Câmara de Lisboa ganha almofada financeira de milhões
A Câmara de Lisboa ganhou ontem uma inesperada almofada financeira, com a decisão do Tribunal Administrativo Sul de anular a pesada indemnização de 240 milhões de euros à Bragaparques, estipulada por um tribunal arbitral há quatro anos. Um acórdão definitivo, que não é passível de recurso, num processo que remonta a 2004, com a permuta dos terrenos do Parque Mayer e da antiga Feira Popular, em Entrecampos.
Uma decisão que surge meses antes das eleições autárquicas e que o presidente da autarquia, o socialista Fernando Medina, comentou já em tom de pré-campanha eleitoral, falando numa "grande vitória" do "interesse público e da cidade face a um "ato irrefletido" de uma gestão "imponderada da última governação do PSD" em Lisboa. Um tempo de "erros de governação clamorosos", criticou o autarca, insistindo na associação do negócio do Parque Mayer aos sociais-democratas: "Ainda estamos a lidar com os problemas criados nessa altura, numa governação de má memória para a cidade de Lisboa". Um "momento negro", qualificou Medina, lembrando que este caso levou à queda do executivo de então, deixando a cidade sob gestão de uma comissão administrativa. Num exemplo contrário, argumentou, na "última década o passivo da câmara baixou de cerca de 2000 milhões de euros para cerca de 650 milhões de euros".

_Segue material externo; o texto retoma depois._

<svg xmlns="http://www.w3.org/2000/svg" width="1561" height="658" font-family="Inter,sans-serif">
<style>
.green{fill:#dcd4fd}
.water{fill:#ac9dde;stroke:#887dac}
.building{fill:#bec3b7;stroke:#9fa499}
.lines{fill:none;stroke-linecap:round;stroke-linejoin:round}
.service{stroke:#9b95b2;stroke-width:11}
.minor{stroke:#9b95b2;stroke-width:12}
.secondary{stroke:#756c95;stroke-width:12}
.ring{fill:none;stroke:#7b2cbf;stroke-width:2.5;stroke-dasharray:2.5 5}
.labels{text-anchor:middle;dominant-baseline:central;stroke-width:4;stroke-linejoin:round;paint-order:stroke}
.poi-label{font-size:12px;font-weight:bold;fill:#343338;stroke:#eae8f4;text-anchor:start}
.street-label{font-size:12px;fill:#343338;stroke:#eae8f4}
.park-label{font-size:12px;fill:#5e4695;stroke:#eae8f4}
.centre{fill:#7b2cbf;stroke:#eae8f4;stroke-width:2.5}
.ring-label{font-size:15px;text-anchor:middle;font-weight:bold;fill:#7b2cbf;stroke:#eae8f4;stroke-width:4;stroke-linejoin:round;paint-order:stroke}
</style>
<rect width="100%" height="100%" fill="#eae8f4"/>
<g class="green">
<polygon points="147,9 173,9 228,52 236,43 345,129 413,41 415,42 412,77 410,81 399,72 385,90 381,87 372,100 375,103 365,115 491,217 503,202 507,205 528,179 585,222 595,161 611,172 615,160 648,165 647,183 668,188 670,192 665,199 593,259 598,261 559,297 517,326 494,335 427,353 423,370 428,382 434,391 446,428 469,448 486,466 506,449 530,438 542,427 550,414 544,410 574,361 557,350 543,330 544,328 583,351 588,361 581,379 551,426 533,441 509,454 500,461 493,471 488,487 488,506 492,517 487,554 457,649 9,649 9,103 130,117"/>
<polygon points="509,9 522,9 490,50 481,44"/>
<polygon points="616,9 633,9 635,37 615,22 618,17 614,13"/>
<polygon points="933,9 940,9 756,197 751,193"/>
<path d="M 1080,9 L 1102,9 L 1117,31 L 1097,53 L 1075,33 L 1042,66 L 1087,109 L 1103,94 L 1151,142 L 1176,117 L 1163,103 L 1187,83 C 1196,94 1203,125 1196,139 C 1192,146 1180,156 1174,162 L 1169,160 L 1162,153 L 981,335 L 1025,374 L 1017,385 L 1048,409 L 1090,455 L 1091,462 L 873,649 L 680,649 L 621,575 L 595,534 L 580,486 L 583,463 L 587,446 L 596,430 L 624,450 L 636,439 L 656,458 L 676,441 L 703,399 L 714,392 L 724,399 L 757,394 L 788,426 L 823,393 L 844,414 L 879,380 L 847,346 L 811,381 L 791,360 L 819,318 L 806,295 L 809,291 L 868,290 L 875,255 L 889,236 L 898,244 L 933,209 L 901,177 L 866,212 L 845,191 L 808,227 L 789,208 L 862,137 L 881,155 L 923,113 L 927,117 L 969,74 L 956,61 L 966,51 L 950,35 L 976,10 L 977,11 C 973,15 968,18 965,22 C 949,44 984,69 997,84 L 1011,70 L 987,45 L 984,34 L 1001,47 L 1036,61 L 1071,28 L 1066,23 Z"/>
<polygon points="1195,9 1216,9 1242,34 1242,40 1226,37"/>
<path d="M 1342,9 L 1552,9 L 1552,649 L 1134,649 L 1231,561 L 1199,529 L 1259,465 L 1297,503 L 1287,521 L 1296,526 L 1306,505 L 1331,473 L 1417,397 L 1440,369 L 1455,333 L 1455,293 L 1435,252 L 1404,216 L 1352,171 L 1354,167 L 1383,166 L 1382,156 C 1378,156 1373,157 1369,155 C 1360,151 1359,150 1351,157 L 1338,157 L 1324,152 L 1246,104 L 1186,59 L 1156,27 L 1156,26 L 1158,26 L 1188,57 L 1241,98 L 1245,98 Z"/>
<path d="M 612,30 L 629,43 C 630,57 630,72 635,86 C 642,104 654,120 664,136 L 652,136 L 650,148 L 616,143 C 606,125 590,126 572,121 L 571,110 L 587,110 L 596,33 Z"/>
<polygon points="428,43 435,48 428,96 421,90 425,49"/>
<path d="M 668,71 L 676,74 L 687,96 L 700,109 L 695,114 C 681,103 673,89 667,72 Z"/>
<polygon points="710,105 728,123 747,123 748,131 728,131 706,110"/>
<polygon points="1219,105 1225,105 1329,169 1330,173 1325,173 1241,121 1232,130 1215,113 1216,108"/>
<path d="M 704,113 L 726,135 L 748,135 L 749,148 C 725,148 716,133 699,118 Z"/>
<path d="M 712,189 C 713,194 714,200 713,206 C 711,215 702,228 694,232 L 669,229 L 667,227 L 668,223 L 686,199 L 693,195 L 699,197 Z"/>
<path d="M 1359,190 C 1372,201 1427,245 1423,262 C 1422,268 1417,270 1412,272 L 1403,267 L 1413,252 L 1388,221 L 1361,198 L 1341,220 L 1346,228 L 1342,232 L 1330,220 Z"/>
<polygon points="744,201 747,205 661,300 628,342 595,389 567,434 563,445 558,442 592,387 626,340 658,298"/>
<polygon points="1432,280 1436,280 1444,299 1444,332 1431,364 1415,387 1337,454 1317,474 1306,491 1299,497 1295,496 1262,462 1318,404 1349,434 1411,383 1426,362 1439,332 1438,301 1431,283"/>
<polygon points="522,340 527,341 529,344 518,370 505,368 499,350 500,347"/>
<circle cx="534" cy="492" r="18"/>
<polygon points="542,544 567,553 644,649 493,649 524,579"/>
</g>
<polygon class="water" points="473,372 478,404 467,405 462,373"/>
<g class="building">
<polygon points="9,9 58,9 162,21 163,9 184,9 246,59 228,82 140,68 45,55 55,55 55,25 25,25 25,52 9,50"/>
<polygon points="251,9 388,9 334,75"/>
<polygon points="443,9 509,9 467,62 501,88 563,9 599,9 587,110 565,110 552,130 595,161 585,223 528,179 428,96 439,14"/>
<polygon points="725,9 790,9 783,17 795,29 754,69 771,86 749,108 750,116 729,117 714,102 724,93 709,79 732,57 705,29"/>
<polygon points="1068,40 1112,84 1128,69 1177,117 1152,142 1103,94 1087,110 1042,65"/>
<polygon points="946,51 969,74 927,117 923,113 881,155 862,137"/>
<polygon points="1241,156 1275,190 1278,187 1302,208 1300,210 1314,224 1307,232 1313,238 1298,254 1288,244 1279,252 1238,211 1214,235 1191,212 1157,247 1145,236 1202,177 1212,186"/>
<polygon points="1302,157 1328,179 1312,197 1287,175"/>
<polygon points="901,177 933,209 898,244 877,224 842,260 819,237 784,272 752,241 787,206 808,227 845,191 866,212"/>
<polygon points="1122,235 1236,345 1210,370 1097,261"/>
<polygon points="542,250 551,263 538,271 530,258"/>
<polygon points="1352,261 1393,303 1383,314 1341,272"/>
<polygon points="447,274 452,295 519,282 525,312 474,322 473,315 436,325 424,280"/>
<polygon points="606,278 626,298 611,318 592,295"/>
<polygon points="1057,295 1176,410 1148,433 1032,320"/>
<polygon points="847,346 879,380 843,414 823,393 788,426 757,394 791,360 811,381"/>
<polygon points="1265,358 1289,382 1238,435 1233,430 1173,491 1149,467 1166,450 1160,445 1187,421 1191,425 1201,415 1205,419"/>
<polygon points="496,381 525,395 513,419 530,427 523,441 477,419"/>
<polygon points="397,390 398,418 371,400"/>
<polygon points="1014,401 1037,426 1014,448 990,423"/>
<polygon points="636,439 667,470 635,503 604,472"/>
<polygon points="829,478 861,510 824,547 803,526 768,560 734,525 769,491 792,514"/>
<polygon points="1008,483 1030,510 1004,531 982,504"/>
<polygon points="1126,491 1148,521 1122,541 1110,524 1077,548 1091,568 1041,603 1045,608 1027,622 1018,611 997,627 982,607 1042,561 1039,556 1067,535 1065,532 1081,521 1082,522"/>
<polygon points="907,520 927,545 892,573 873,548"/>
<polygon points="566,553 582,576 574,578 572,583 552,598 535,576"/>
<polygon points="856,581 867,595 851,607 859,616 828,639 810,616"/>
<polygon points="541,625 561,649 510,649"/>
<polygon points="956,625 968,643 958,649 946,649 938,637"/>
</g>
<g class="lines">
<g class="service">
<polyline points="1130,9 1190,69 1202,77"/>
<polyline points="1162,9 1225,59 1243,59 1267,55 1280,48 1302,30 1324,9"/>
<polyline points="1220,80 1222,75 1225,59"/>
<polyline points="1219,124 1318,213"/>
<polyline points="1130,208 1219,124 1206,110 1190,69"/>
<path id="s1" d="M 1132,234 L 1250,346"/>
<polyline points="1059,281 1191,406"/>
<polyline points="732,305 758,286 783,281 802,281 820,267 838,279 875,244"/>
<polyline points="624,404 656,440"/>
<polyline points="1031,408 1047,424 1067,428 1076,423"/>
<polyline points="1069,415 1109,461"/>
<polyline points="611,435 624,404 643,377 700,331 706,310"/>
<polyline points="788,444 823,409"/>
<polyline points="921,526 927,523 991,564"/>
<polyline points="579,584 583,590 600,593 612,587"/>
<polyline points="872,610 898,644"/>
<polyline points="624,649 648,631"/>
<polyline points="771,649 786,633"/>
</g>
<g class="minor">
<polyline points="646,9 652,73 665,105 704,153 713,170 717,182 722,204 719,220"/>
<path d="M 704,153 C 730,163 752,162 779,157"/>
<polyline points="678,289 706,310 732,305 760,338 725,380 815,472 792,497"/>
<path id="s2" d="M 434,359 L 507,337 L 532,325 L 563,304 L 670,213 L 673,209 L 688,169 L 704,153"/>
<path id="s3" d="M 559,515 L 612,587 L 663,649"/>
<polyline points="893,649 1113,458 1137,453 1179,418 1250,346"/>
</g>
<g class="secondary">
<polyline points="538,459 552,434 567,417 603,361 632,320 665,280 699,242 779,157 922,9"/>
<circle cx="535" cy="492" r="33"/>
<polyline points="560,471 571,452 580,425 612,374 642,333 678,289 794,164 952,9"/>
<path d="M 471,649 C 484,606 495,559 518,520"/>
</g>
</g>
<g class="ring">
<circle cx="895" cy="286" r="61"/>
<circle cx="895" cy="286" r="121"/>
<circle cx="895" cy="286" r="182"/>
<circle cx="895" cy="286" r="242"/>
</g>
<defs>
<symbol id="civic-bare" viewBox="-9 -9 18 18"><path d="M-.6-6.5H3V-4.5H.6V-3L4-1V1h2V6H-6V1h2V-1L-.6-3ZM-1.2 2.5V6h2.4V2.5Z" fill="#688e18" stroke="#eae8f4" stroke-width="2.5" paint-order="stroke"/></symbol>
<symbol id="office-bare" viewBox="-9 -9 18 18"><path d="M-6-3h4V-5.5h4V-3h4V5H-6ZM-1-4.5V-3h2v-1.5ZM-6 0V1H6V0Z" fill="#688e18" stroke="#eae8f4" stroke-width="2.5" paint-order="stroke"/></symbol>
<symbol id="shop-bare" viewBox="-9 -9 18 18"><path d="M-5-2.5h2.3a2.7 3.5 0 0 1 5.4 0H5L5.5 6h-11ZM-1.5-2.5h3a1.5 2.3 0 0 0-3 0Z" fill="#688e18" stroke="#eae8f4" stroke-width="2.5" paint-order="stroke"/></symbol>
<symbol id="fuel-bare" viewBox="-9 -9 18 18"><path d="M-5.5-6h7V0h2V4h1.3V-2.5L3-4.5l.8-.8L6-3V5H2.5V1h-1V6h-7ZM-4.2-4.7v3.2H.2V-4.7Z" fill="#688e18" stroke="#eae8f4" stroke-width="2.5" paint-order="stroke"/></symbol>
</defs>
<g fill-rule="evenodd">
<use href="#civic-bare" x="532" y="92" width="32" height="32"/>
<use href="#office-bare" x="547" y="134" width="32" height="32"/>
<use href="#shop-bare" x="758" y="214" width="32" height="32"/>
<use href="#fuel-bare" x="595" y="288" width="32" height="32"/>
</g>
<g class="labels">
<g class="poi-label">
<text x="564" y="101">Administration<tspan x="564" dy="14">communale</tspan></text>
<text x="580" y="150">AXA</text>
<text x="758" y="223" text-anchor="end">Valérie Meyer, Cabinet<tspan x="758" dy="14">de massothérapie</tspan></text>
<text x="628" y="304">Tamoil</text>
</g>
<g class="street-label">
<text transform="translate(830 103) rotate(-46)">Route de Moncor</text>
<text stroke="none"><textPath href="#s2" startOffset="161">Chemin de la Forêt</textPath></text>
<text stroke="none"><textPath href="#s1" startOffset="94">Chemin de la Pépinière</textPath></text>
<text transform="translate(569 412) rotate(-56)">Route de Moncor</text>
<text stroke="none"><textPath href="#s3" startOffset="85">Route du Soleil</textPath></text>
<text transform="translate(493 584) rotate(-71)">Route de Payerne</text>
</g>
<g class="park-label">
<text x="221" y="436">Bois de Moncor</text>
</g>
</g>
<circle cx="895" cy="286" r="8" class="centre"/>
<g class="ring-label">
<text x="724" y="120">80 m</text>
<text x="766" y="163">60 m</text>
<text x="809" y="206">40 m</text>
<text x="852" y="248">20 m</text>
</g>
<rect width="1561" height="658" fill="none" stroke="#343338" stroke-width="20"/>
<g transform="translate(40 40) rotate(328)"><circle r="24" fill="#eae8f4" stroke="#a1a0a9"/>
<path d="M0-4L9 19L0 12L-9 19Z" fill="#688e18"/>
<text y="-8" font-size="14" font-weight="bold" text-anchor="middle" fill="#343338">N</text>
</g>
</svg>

Visivelmente satisfeito com a folga orçamental que esta decisão do Tribunal Administrativo Sul traz aos cofres camarários, Medina prometeu reforçar os apoios à economia da cidade, para fazer face às consequências da pandemia. "Esta decisão vai permitir libertar recursos para irmos ainda mais longe naquele que é o programa municipal mais ambicioso em todo o país, o Lisboa Protege" (o plano de apoio face aos efeitos da pandemia), que abrirá uma terceira fase. O autarca - que nunca especificou o valor desse reforço - afirmou que os apoios municipais aos setores mais afetados aproximam-se, nesta altura, dos 200 milhões de euros.
Sob a ameaça de ter que desembolsar os quase 240 milhões estipulados pelo tribunal arbitral em 2016, a câmara de Lisboa reservou nos últimos anos uma verba de cerca de 200 milhões de euros para fazer face ao pagamento da indemnização, caso o desfecho fosse favorável à Bragaparques. O montante já não está intacto, dado que é deste "pé-de-meia" que têm saído os apoios à pandemia, mas pode agora ser mobilizado sem a sombra da indemnização. "O que esta decisão nos vai permitir é reduzir esta reserva de contingência, reduzi-la ainda mais e fazer investimento adicional", disse ontem Fernando Medina. João Paulo Saraiva, vice-presidente do município, já tinha admitido que caso se confirmasse o valor a pagar à Bragaparques, a câmara teria de "alienar ativos" ou "recorrer à banca".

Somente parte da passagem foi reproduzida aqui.